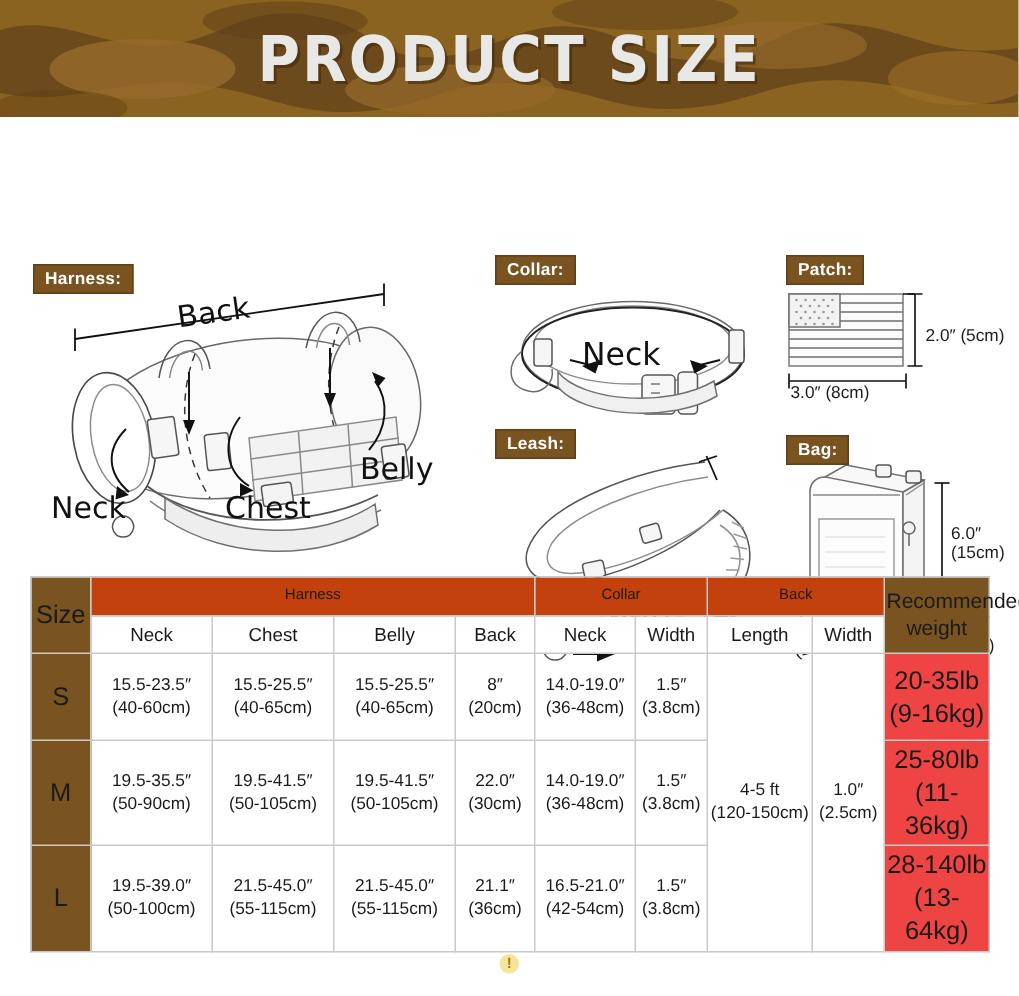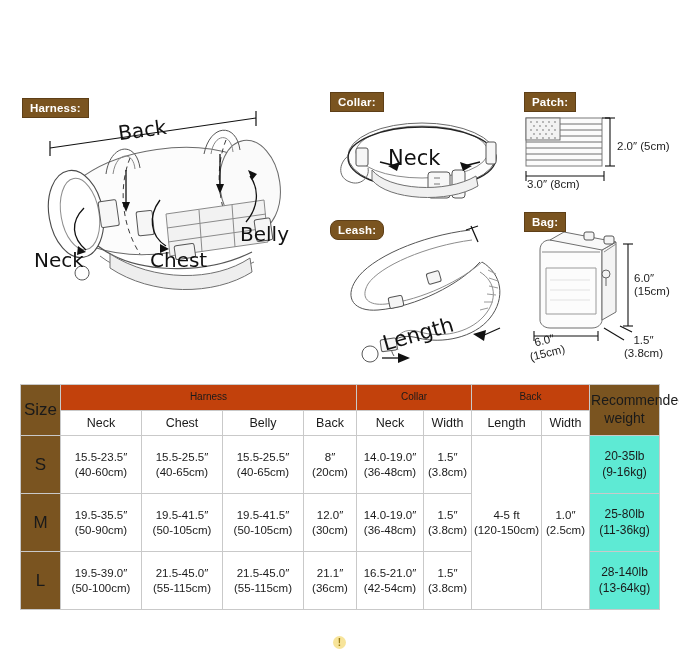--- a/index.html
+++ b/index.html
@@ -114,23 +114,23 @@
   }
   .hdr-weight {
     background: #7a5420;
     color: #ffffff;
     font-weight: bold;
     font-size: 14px;
     line-height: 1.2;
     border-color: #6a4819;
   }
   .cell-weight {
-    background: #5eead4;
+    background: #ef4444;
     color: #ffffff;
-    font-size: 12px;
+    font-size: 17px;
     line-height: 1.35;
     border-color: #6a4819;
   }
   .row-data td { height: 58px; }
   .cell-leash { font-size: 11.5px; }
 
   
   .note {
     position: absolute;
     left: 0; top: 636px;
@@ -154,20 +154,35 @@
     align-items: center;
     justify-content: center;
     font-family: "Liberation Sans", sans-serif;
   }
 </style>
 </head>
 <body>
 
 <div class="page">
 
+  <div class="banner">
+    <svg class="camo" viewBox="0 0 679 78" preserveAspectRatio="none">
+      <rect x="0" y="0" width="679" height="78" fill="#6d4a1c"></rect>
+      <path d="M0,20 C40,8 70,34 110,30 C150,26 160,4 205,10 C250,16 250,40 290,38 C330,36 345,14 385,18 C420,22 430,42 470,40 C515,38 520,12 565,16 C610,20 625,40 679,32 L679,0 L0,0 Z" fill="#8a6320"></path>
+      <path d="M0,62 C50,72 80,50 130,56 C180,62 195,78 245,74 C290,70 300,52 350,56 C400,60 410,76 460,72 C505,68 520,50 570,54 C620,58 640,74 679,68 L679,78 L0,78 Z" fill="#8a6320"></path>
+      <ellipse cx="95" cy="46" rx="62" ry="20" fill="#95692a" opacity="0.85"></ellipse>
+      <ellipse cx="300" cy="60" rx="70" ry="17" fill="#95692a" opacity="0.7"></ellipse>
+      <ellipse cx="520" cy="30" rx="58" ry="16" fill="#95692a" opacity="0.65"></ellipse>
+      <ellipse cx="640" cy="52" rx="48" ry="18" fill="#9c7025" opacity="0.6"></ellipse>
+      <ellipse cx="190" cy="14" rx="55" ry="13" fill="#5f4017" opacity="0.55"></ellipse>
+      <ellipse cx="430" cy="8" rx="62" ry="12" fill="#5f4017" opacity="0.5"></ellipse>
+      <ellipse cx="40" cy="72" rx="45" ry="12" fill="#5f4017" opacity="0.45"></ellipse>
+    </svg>
+    <div class="banner-title">PRODUCT SIZE</div>
+  </div>
 
   <div class="diagrams">
 
     <div class="badge" style="left:22px; top:98px;">Harness:</div>
     <div class="panel" style="left:14px; top:96px;">
       <svg width="310" height="200" viewBox="0 0 310 200">
         <g fill="none" stroke="#5a5a5a" stroke-width="1">
 
           <g stroke="#111" stroke-width="1.2">
             <line x1="36" y1="52" x2="242" y2="22"></line>
@@ -308,21 +323,21 @@
         <g stroke="#111" stroke-width="1.1">
           <line x1="6" y1="64" x2="84" y2="64"></line>
           <line x1="6" y1="59" x2="6" y2="69"></line>
           <line x1="84" y1="59" x2="84" y2="69"></line>
         </g>
       </svg>
     </div>
     <div class="dimtext" style="left:617px; top:140px;">2.0″ (5cm)</div>
     <div class="dimtext" style="left:527px; top:178px;">3.0″ (8cm)</div>
 
-    <div class="badge" style="left:330px; top:220px;border-radius:8px;">Leash:</div>
+    <div class="badge" style="left:330px; top:208px;">Leash:</div>
     <div class="panel" style="left:330px; top:218px;">
       <svg width="190" height="150" viewBox="0 0 190 150">
         <g fill="none" stroke="#6a6a6a" stroke-width="1">
 
           <path d="M140,12 C90,18 40,40 26,62 C14,80 24,94 48,92 C86,89 130,66 150,44" stroke="#555"></path>
           <path d="M142,22 C96,28 50,48 38,66 C30,80 38,88 56,86 C92,82 132,62 152,44" stroke="#8d8d8d"></path>
 
           <path d="M152,44 C172,56 176,80 160,100 C144,120 112,126 88,120 C66,114 56,126 64,138" stroke="#555"></path>
           <path d="M150,54 C166,64 168,82 154,98 C138,116 110,120 90,114 C72,108 62,120 68,132" stroke="#8d8d8d"></path>
 
@@ -483,21 +498,21 @@
           </td>
           <td>
             <span>19.5-41.5″</span><br>
             <span>(50-105cm)</span>
           </td>
           <td>
             <span>19.5-41.5″</span><br>
             <span>(50-105cm)</span>
           </td>
           <td>
-            <span>12.0″</span><br>
+            <span>22.0″</span><br>
             <span>(30cm)</span>
           </td>
           <td>
             <span>14.0-19.0″</span><br>
             <span>(36-48cm)</span>
           </td>
           <td>
             <span>1.5″</span><br>
             <span>(3.8cm)</span>
           </td>

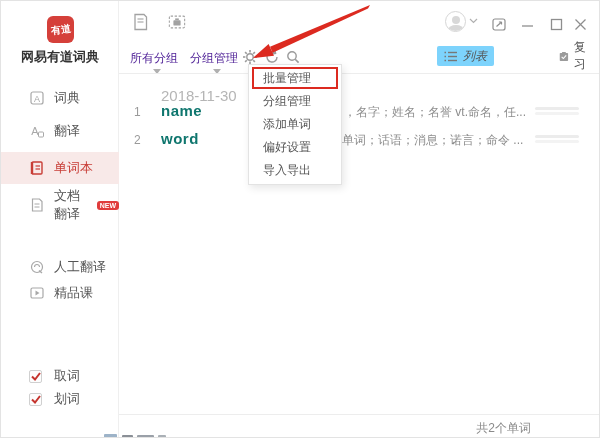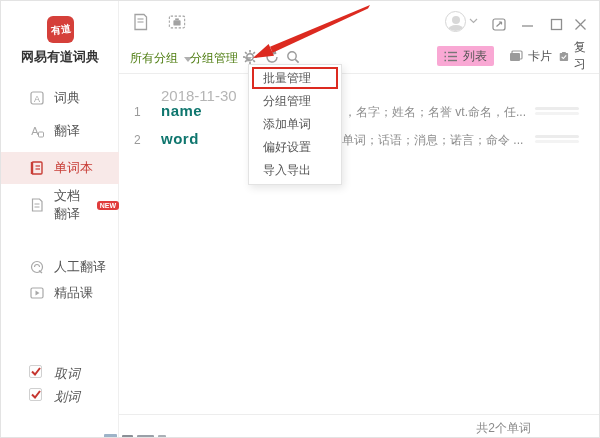--- a/index.html
+++ b/index.html
@@ -13,38 +13,38 @@
           color:#fff; font-size:10px; font-weight:bold; display:flex; align-items:center; justify-content:center; letter-spacing:0; }
   .logo span{ transform:rotate(-8deg); }
   .appname { position:absolute; left:0; top:47px; width:118px; text-align:center; font-size:13px; color:#333; font-weight:bold; }
   .navitem { position:absolute; left:0; width:118px; height:32px; display:flex; align-items:center; cursor:pointer; }
   .navitem .nicon { width:16px; height:16px; margin-left:28px; display:flex; align-items:center; justify-content:center; }
   .navitem .nlabel { margin-left:9px; font-size:13px; color:#555; }
   .navitem.sel { background:#f8e9e8; }
   .navitem.sel .nlabel { color:#c83d36; }
   .badge-new { display:inline-block; margin-left:4px; background:#e03c3c; color:#fff; font-size:7px; font-weight:bold;
                border-radius:3px; padding:1px 3px; line-height:1; vertical-align:2px; }
-  .toggle { position:absolute; left:0; width:104px; height:22px; display:flex; align-items:flex-start; cursor:pointer;font-style:italic; }
+  .toggle { position:absolute; left:0; width:104px; height:22px; display:flex; align-items:center; cursor:pointer; }
   .cbox { width:13px; height:13px; margin-left:28px; border:1px solid #d0d0d0; border-radius:2px; background:#fdfdfd;
           display:flex; align-items:center; justify-content:center; }
   .toggle .tlabel { margin-left:12px; font-size:13px; color:#555; }
 
   
   .winctl { position:absolute; top:0; left:118px; right:0; height:38px; }
   .avatar { position:absolute; left:326px; top:10px; width:21px; height:21px; border:1px solid #d6d6d6; border-radius:50%; overflow:hidden; background:#fff; }
   .avatar .head{ position:absolute; left:6px; top:4px; width:8px; height:8px; border-radius:50%; background:#d8d8d8; }
   .avatar .body{ position:absolute; left:2px; top:13px; width:16px; height:10px; border-radius:50%; background:#d8d8d8; }
 
   .toolrow { position:absolute; left:118px; top:44px; right:0; height:28px; }
-  .ddl { position:absolute; top:5px; font-size:12px; color:#4d7c0f; cursor:pointer; display:flex; align-items:center; }
+  .ddl { position:absolute; top:5px; font-size:12px; color:#4c1d95; cursor:pointer; display:flex; align-items:center;flex-direction:column; }
   .caret { width:0; height:0; border-left:4px solid transparent; border-right:4px solid transparent; border-top:5px solid #b0b0b0; margin-left:6px; margin-top:2px; }
   .tico { position:absolute; top:3px; width:18px; height:18px; cursor:pointer; display:flex; align-items:center; justify-content:center; }
   .viewbtn { position:absolute; top:1px; height:20px; display:flex; align-items:center; font-size:12px; color:#555; cursor:pointer; padding:0 7px; border-radius:2px; }
   .viewbtn svg { margin-right:5px; }
-  .viewbtn.sel { background:#f9a8d4; }
+  .viewbtn.sel { background:#7dd3fc;font-style:italic; }
   .hdiv { position:absolute; left:118px; right:0; top:72px; height:1px; background:#ededed; }
 
   
   .date { position:absolute; left:160px; top:86px; font-size:15px; color:#b5b5b5; }
   .rownum { position:absolute; left:133px; font-size:12px; color:#9a9a9a; }
   .word { position:absolute; left:160px; font-size:15px; font-weight:bold; color:#0f766e; letter-spacing:.5px; }
   .def { position:absolute; font-size:12px; color:#8d8d8d; white-space:nowrap; }
   .bars { position:absolute; left:534px; width:44px; }
   .bars i { display:block; height:3px; border-radius:2px; background:#ececec; margin-bottom:2px; }
   .bars i:last-child { background:#f3f3f3; }
@@ -249,27 +249,20 @@
             <line x1="4" y1="1.5" x2="13" y2="1.5"></line>
             <line x1="4" y1="5.5" x2="13" y2="5.5"></line>
             <line x1="4" y1="9.5" x2="13" y2="9.5"></line>
             <line x1="0.5" y1="1.5" x2="2" y2="1.5"></line>
             <line x1="0.5" y1="5.5" x2="2" y2="5.5"></line>
             <line x1="0.5" y1="9.5" x2="2" y2="9.5"></line>
           </g>
         </svg>
       <span>列表</span>
     </div>
-    <div class="viewbtn" style="left:383px">
-      <svg width="14" height="12" viewBox="0 0 14 12">
-          <rect x="3" y="1" width="10" height="8" rx="1" fill="none" stroke="#9b9b9b" stroke-width="1.2"></rect>
-          <rect x="1" y="3" width="10" height="8" rx="1" fill="#9b9b9b"></rect>
-        </svg>
-      <span>卡片</span>
-    </div>
     <div class="viewbtn" style="left:433px">
       <svg width="13" height="13" viewBox="0 0 13 13">
           <rect x="1" y="2" width="11" height="10.5" rx="1" fill="#9b9b9b"></rect>
           <rect x="4" y="0.5" width="5" height="3" rx="0.5" fill="#9b9b9b"></rect>
           <polyline points="3.5,7 5.7,9.2 9.5,5" fill="none" stroke="#fff" stroke-width="1.4"></polyline>
         </svg>
       <span>复习</span>
     </div>
   </div>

__________________________________________________

## THE PROBLEM
Please output the lines of the listing above that fall in the stretch from the one with "align-items: center;" through the one with "C50,72 80,50 130,56", exactly and only those.

## FINISHED TASK
     align-items: center;
     justify-content: center;
     font-family: "Liberation Sans", sans-serif;
   }
 </style>
 </head>
 <body>
 
 <div class="page">
 
+  <div class="banner">
+    <svg class="camo" viewBox="0 0 679 78" preserveAspectRatio="none">
+      <rect x="0" y="0" width="679" height="78" fill="#6d4a1c"></rect>
+      <path d="M0,20 C40,8 70,34 110,30 C150,26 160,4 205,10 C250,16 250,40 290,38 C330,36 345,14 385,18 C420,22 430,42 470,40 C515,38 520,12 565,16 C610,20 625,40 679,32 L679,0 L0,0 Z" fill="#8a6320"></path>
+      <path d="M0,62 C50,72 80,50 130,56 C180,62 195,78 245,74 C290,70 300,52 350,56 C400,60 410,76 460,72 C505,68 520,50 570,54 C620,58 640,74 679,68 L679,78 L0,78 Z" fill="#8a6320"></path>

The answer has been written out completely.